Problem details -
Your answer should consist of every line from the records that holds the string "arena".

Collected data:
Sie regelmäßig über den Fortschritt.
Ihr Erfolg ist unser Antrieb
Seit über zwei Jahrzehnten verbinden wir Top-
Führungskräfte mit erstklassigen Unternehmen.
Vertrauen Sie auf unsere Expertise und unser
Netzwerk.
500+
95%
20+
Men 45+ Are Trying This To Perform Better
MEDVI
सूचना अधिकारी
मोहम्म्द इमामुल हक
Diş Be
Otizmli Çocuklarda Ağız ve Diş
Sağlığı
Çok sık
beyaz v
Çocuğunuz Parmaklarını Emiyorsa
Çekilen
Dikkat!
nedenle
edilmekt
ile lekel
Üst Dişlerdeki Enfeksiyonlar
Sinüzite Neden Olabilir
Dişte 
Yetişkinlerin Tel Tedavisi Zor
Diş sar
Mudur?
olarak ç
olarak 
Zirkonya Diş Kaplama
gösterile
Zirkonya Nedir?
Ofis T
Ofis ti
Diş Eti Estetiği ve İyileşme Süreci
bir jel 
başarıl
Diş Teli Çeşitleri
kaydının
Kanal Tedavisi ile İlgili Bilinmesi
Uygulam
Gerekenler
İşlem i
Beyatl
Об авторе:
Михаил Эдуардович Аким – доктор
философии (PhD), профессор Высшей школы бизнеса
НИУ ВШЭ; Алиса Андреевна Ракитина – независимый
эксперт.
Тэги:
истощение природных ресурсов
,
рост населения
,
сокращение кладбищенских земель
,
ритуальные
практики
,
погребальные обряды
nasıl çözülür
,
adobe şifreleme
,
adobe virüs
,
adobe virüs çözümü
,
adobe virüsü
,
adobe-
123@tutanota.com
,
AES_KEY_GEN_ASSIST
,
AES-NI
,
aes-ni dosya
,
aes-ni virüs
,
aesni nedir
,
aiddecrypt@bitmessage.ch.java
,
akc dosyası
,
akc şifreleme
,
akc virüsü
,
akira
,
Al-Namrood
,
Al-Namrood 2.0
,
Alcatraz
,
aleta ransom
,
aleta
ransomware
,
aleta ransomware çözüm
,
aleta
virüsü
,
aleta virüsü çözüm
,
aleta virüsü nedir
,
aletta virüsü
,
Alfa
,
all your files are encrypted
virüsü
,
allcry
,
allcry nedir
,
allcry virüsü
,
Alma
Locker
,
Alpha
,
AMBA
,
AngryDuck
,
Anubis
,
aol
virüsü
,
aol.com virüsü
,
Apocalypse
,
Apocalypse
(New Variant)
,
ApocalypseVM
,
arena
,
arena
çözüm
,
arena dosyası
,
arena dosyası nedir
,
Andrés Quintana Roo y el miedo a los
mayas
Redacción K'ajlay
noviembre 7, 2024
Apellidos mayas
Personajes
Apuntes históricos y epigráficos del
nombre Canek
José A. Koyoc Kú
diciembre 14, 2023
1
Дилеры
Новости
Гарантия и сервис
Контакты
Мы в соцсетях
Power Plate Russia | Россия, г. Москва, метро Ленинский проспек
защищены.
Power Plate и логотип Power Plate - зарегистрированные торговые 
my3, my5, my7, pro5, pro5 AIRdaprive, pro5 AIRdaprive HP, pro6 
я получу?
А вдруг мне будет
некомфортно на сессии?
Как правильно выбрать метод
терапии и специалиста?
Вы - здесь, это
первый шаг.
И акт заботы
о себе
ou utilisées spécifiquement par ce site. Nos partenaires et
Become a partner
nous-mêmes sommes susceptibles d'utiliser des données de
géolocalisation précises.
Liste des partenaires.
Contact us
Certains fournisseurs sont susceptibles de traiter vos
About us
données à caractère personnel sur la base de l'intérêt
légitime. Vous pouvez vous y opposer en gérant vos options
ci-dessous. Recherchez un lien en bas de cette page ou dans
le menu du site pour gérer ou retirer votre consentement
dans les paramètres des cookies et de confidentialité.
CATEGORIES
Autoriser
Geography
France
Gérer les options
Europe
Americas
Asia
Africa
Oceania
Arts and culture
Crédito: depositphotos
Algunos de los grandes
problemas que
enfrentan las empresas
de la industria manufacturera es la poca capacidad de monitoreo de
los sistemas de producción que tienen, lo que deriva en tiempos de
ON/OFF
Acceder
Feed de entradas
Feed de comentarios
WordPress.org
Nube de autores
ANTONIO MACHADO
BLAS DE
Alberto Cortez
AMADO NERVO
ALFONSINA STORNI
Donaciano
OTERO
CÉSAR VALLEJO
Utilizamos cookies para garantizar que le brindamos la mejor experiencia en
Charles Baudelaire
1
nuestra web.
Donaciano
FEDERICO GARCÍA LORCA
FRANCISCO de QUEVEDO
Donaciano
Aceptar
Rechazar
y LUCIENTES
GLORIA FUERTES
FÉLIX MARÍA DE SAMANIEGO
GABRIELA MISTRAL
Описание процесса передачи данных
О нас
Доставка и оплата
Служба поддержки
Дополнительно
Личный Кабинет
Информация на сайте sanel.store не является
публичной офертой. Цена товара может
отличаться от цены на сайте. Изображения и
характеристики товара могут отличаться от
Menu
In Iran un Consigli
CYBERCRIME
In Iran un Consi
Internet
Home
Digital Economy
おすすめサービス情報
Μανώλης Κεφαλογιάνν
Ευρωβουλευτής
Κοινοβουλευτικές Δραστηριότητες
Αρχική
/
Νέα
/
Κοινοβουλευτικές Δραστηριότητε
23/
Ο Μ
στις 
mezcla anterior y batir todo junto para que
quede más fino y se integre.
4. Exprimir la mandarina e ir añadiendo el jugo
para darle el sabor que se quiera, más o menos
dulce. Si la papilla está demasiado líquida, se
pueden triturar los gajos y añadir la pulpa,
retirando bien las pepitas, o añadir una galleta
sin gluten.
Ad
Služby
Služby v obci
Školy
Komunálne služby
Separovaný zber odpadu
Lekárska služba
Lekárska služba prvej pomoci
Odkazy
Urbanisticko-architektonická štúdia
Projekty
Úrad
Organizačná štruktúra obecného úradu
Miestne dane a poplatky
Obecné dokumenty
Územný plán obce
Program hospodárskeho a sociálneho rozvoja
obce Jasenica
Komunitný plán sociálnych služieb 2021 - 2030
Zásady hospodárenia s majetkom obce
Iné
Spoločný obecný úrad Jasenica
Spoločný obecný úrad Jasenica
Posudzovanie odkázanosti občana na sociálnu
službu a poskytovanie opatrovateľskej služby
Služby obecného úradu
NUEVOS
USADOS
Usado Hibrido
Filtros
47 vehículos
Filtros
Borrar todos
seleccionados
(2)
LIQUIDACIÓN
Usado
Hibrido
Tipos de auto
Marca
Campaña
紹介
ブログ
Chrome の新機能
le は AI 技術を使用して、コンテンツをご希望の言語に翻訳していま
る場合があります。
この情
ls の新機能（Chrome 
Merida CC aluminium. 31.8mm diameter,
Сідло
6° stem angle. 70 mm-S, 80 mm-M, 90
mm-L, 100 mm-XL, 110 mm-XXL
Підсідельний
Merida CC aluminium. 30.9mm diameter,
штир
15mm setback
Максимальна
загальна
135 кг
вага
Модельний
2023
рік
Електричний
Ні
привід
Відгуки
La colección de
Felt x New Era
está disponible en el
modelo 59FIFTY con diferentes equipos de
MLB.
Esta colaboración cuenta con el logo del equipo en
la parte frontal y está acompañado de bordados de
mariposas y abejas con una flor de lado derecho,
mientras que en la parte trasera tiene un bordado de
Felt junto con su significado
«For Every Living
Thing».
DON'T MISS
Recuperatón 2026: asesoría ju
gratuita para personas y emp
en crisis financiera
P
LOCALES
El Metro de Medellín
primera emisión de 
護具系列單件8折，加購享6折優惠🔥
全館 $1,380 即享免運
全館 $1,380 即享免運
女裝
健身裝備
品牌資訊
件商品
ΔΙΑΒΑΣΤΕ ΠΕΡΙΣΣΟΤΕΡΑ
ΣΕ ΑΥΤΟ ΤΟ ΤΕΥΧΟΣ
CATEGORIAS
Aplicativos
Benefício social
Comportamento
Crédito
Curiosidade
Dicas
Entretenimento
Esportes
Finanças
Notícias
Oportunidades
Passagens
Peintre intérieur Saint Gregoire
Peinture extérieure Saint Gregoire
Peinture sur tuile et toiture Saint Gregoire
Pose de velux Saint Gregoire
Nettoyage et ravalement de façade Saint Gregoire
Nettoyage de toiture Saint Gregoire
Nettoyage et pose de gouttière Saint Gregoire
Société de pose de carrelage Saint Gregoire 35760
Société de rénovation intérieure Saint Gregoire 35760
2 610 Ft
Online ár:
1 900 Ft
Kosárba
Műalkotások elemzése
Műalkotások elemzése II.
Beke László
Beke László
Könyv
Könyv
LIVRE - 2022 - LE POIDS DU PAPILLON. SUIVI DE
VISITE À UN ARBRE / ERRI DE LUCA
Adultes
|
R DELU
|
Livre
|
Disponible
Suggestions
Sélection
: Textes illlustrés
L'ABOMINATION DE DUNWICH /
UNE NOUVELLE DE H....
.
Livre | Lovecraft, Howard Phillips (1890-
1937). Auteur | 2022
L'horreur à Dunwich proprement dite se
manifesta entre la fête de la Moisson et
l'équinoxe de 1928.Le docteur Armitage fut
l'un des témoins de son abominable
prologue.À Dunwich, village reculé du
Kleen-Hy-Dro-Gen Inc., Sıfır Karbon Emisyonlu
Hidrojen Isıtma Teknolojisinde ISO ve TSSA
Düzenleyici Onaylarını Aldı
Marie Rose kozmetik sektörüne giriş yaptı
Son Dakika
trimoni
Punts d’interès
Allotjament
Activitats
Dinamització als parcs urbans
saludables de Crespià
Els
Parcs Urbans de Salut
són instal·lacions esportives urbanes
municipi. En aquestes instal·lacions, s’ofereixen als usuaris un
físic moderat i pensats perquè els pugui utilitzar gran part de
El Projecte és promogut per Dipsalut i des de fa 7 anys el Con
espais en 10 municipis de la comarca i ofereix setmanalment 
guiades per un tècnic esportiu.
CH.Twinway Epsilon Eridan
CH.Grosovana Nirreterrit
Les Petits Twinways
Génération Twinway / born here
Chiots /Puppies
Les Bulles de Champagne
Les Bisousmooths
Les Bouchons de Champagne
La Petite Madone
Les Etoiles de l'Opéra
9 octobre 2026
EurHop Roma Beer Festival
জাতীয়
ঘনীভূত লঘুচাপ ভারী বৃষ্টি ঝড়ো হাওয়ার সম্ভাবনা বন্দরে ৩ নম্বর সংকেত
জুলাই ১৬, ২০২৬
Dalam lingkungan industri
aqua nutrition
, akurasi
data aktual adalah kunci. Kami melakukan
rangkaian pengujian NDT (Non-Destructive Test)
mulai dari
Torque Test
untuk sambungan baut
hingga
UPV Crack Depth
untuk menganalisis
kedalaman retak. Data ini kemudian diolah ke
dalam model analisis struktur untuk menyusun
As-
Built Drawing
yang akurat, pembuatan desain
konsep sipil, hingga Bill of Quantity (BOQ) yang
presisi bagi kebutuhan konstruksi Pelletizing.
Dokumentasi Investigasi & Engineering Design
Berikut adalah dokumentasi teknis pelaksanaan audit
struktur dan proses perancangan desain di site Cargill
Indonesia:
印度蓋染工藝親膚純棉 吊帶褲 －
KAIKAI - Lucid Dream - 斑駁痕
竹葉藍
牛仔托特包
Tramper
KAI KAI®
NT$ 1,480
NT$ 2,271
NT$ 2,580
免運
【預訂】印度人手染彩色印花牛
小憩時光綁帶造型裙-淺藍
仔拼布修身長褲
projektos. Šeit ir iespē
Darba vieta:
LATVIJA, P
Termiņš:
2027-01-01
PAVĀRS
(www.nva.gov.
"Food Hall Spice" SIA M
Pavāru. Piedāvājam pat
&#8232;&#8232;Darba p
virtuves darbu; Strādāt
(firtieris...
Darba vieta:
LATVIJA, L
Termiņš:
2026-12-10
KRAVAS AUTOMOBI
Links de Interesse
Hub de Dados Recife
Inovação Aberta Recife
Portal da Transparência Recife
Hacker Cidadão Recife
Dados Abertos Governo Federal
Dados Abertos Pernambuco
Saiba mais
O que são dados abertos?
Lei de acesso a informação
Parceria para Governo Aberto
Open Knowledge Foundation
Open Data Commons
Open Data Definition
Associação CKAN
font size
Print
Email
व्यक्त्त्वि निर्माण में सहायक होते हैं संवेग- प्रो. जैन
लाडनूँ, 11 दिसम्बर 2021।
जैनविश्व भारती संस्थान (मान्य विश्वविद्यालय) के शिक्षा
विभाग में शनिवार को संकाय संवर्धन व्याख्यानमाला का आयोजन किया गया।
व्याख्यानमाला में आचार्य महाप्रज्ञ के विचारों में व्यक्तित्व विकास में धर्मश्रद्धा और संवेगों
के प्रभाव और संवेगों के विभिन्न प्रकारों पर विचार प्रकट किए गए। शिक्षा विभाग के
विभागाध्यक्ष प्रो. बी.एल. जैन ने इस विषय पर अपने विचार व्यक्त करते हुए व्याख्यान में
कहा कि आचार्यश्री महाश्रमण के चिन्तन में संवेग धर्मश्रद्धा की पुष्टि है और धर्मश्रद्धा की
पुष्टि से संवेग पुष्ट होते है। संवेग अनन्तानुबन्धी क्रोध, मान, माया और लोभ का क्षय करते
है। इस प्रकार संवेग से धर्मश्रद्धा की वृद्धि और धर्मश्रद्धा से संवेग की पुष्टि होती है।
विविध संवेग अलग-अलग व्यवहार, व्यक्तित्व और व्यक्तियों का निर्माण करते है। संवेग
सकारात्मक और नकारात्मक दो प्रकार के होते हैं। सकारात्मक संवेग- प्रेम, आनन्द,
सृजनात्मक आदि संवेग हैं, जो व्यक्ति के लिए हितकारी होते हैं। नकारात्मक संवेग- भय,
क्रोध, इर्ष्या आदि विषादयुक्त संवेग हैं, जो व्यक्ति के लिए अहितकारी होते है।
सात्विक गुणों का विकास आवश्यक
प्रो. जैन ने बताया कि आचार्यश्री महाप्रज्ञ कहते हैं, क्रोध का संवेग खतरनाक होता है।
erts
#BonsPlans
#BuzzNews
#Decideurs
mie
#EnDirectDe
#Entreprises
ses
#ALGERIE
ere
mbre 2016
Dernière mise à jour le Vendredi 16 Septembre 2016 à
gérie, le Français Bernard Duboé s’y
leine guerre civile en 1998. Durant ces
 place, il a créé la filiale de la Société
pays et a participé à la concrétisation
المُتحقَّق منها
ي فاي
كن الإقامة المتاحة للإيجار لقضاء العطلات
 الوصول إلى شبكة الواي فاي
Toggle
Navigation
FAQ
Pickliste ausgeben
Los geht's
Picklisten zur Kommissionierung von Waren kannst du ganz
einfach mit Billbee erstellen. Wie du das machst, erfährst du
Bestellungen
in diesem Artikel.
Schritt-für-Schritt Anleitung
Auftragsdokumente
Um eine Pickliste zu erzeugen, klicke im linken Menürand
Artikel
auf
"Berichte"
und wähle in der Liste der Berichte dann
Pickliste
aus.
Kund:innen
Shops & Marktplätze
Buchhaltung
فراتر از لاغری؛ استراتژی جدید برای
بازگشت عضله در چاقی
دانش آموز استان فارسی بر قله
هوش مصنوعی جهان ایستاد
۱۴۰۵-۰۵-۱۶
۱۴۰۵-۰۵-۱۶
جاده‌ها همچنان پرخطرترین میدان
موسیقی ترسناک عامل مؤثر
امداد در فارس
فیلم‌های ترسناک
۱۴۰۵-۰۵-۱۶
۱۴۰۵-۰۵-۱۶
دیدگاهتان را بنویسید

Result -
arena
arena
arena dosyası
arena dosyası nedir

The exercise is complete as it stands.